Surface phosphonation treatment shows dose-dependent enhancement of the bioactivity of polyetheretherketone
Abstract
Polyetheretherketone (PEEK) is a promising alternative for biomedical metallic implants in orthopedic and dental applications because its elastic modulus is similar to that of bone. However, PEEK is a bioinert material that cannot be integrated with host bone. Our previous study showed surface phosphonation enhanced the osteogenic activity of PEEK. The purpose of this study was to evaluate the effect of the density of phosphonate groups on the bioactivity of PEEK. X-ray photoelectron spectroscopy and water contact angle measurement confirmed the successful grafting of different densities of phosphonate groups to the PEEK surface using a one-step ultraviolet-initiated graft polymerization method.
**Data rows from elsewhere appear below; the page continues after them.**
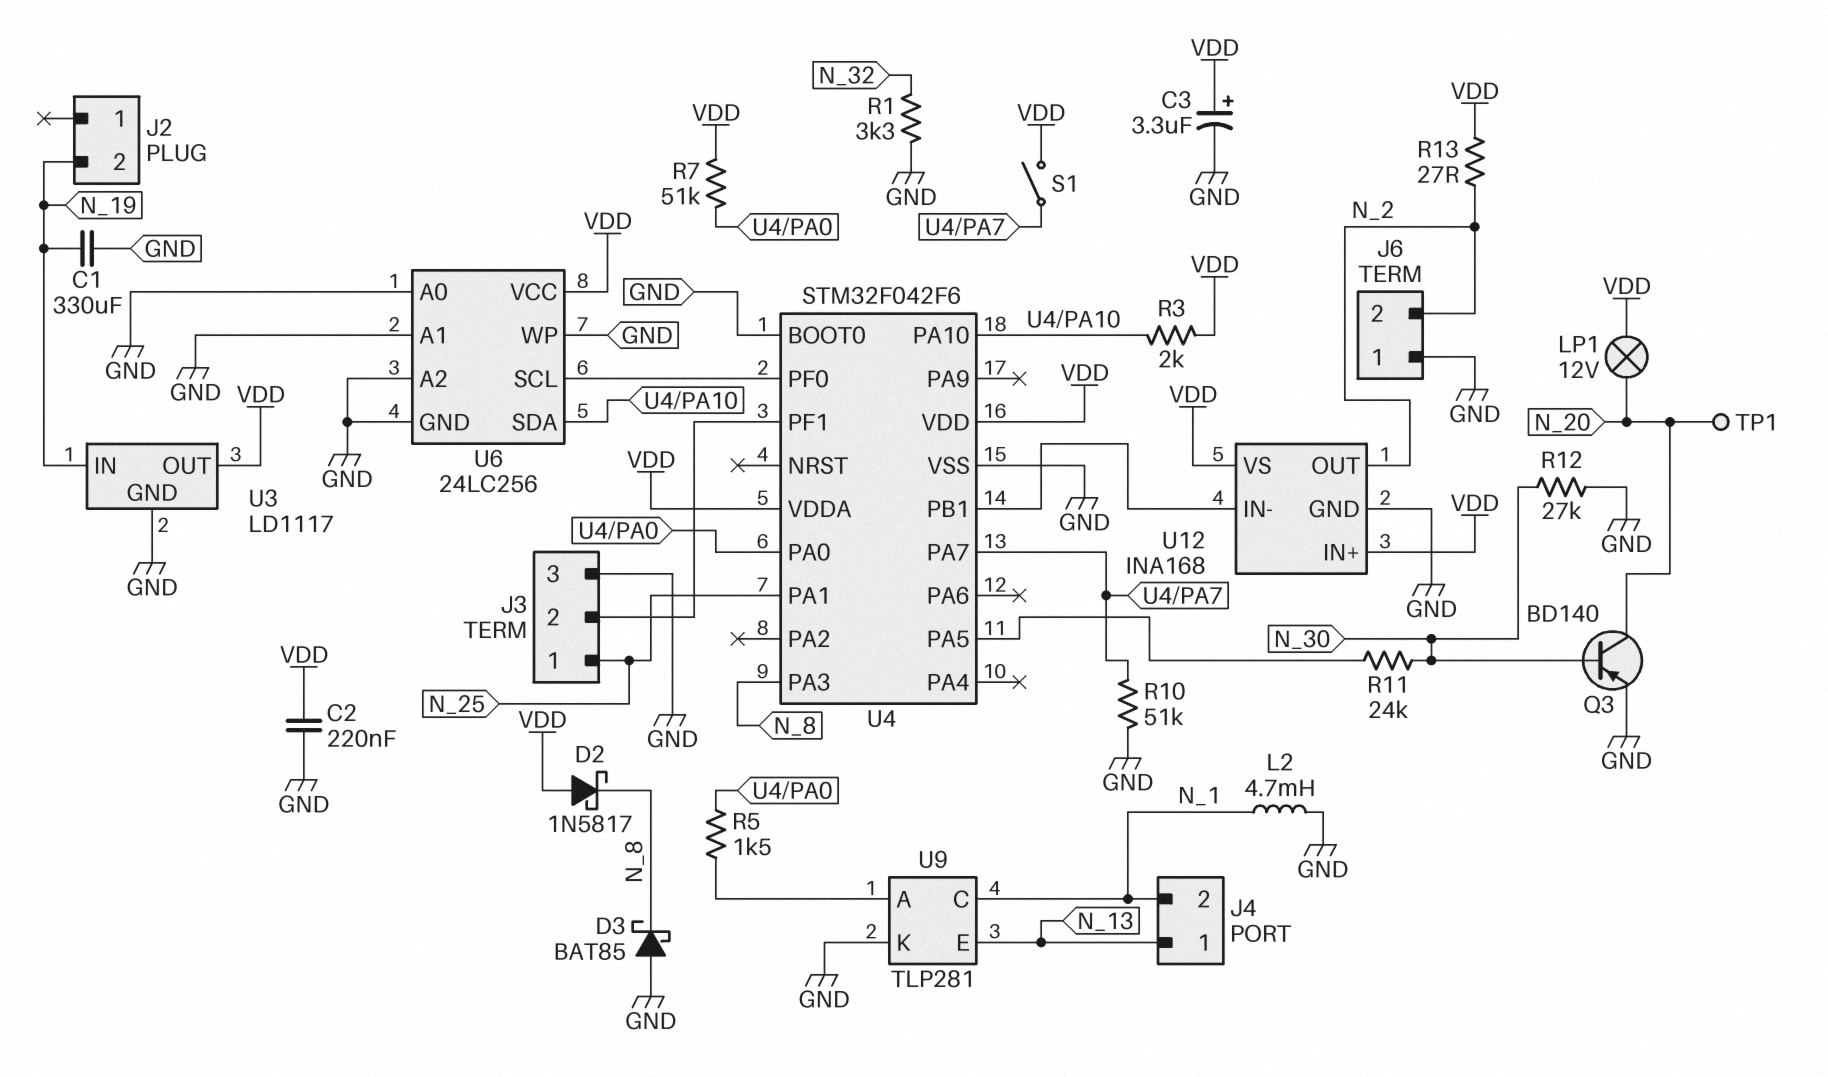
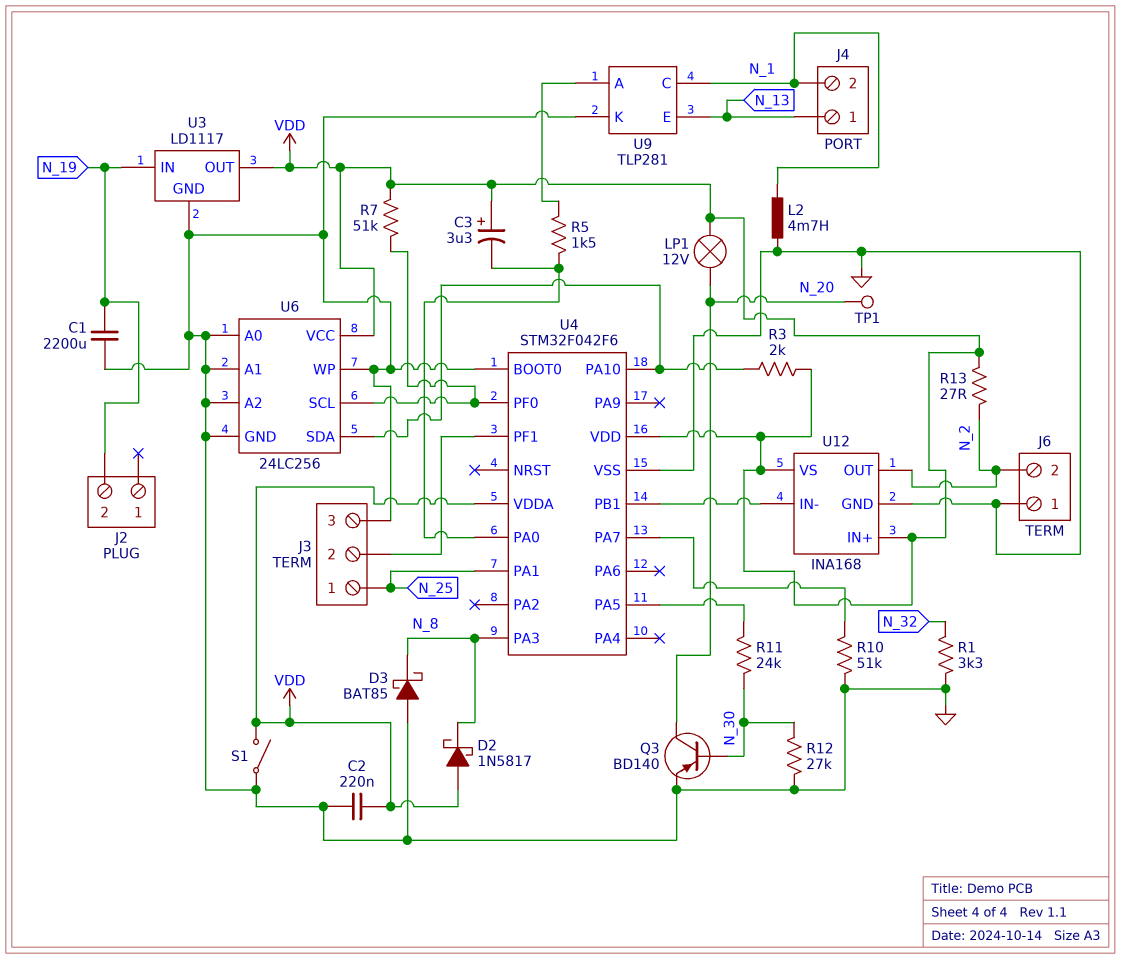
C1: 330uF (GND, N_19) -> 2200uF (GND, N_19)
C3: 3.3uF (plus VDD, minus GND) -> 3.3uF (plus VDD, minus U4/PA0)
R7: 51k (U4/PA0, VDD) -> 51k (U4/PF0, VDD)
S1: switch (U4/PA7, VDD) -> switch (GND, VDD)

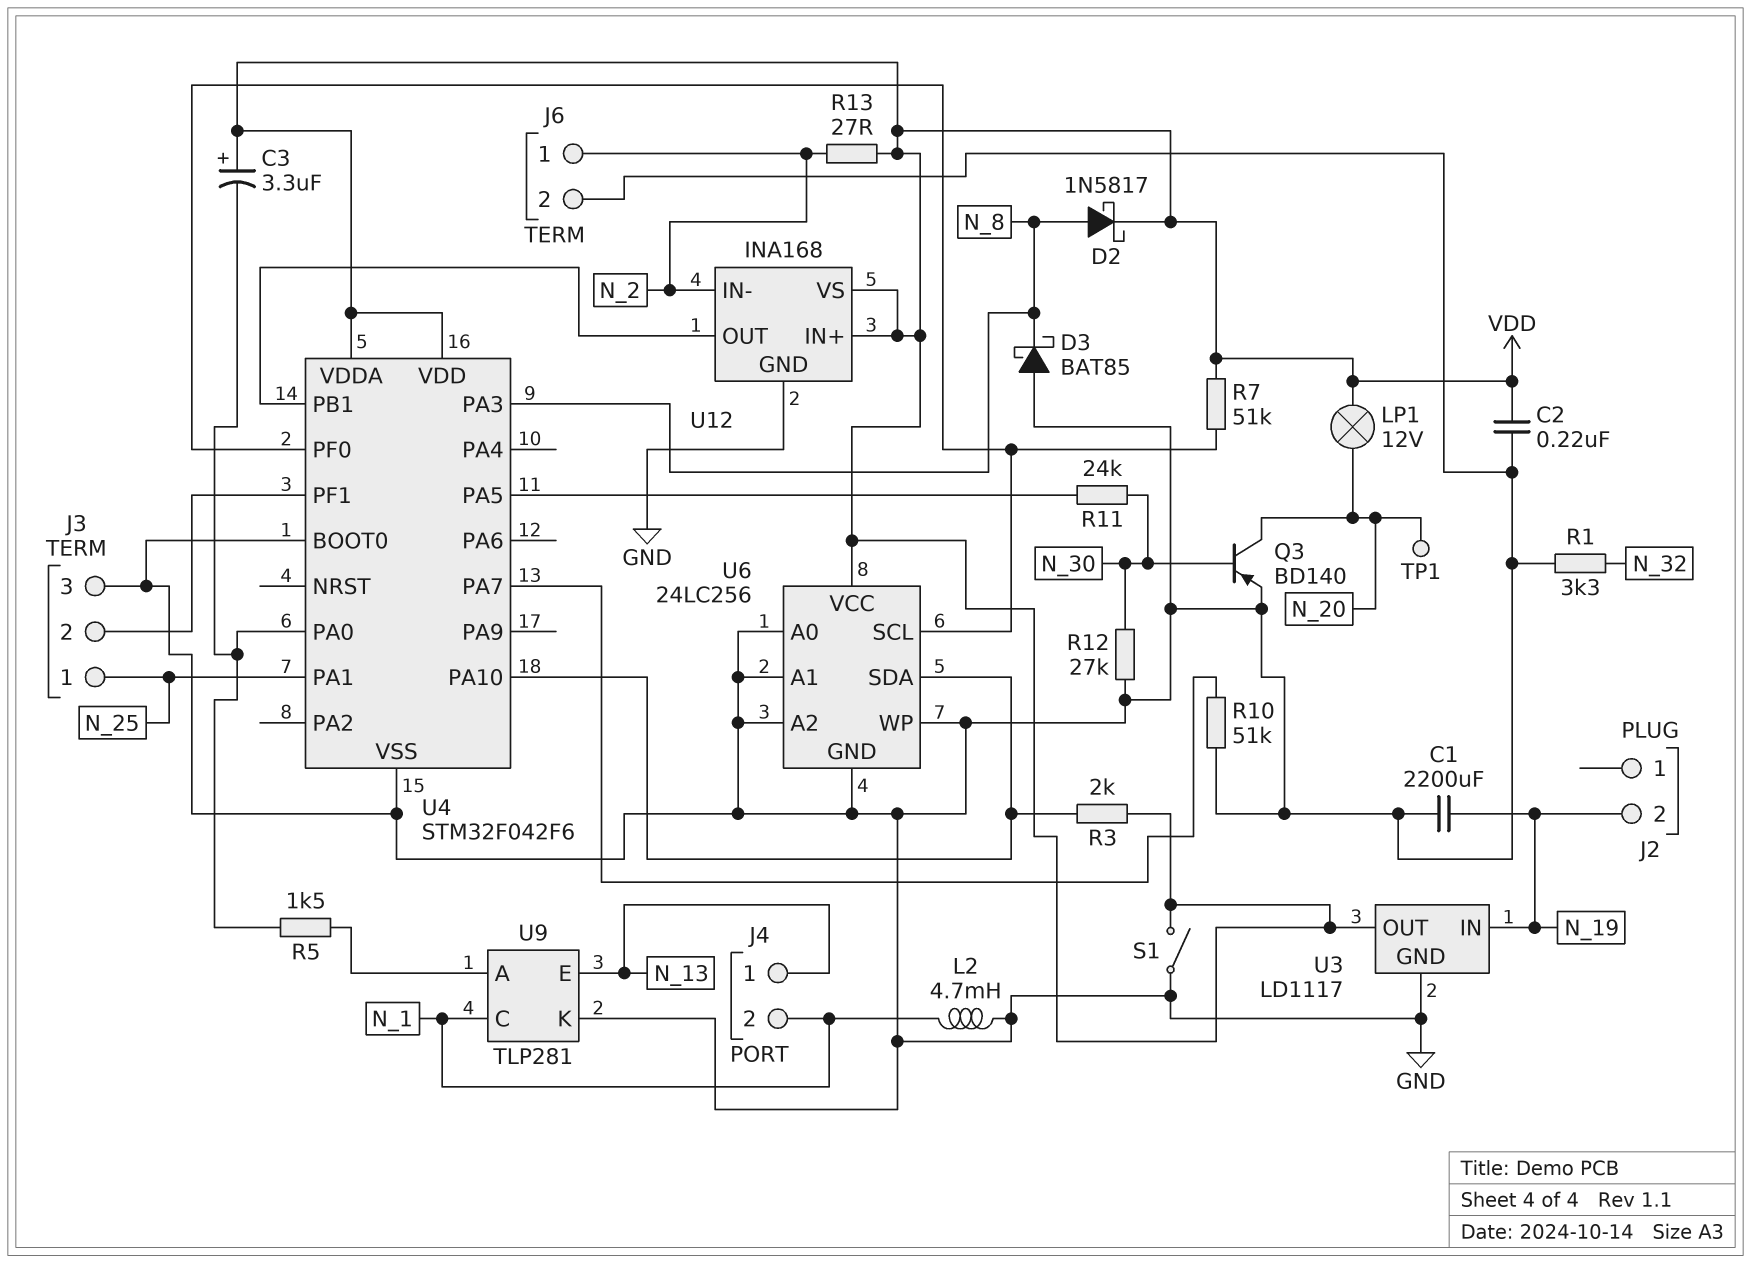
D2: schottky 1N5817 (A VDD, K N_8) -> schottky 1N5817 (A N_8, K VDD)
J6 pin 1: GND -> N_2
J6 pin 2: N_2 -> GND
U12 pin IN-: U4/PB1 -> N_2
U12 pin OUT: N_2 -> U4/PB1

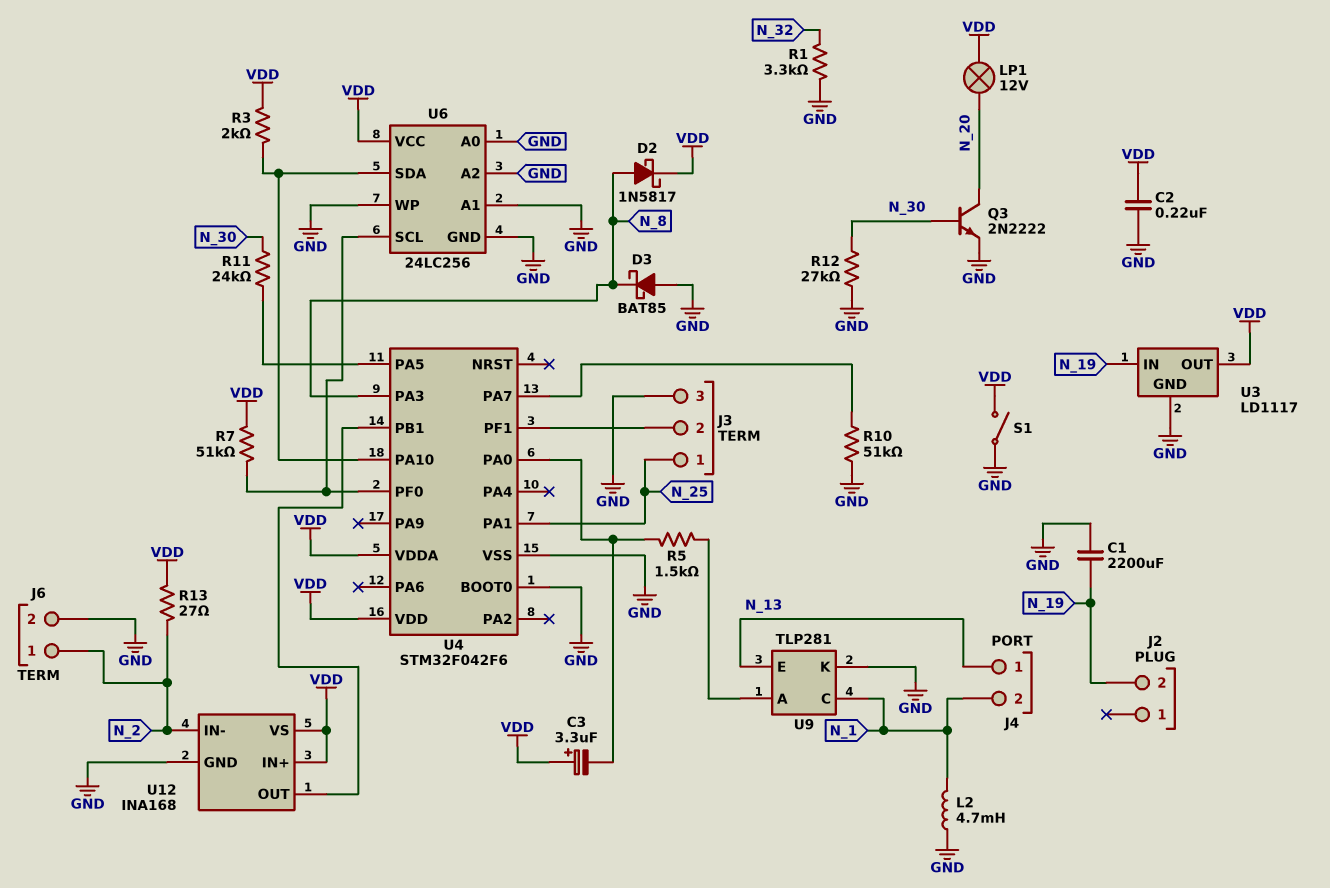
Q3: PNP BD140 (B N_30, C N_20, E GND) -> NPN 2N2222 (B N_30, C N_20, E GND)
TP1: test point (N_20) -> none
Atomic force microscopy revealed that the surface treatment did not significantly alter the surface topography and roughness. In vitro biological evaluations showed that MC3T3-E1 osteoblast responses including adhesion, spreading, proliferation, alkaline phosphatase activity, extracellular matrix mineralization, collagen secretion, and osteogenesis-related gene expression exhibited dose-dependent enhancement depending on the density of phosphonate groups. Most importantly, histological analysis and biomechanical tests showed that in a rat femur implantation model, PEEK bearing phosphonate groups had a better bone-to-implant contact ratio and corresponding bone-to-implant bonding strength at 12 weeks post-implantation than unmodified PEEK. Thus, this work provides a simple method to boost the osteogenic activity and osseointegration ability of PEEK, which has potential clinical applications in orthopedic and dental implants.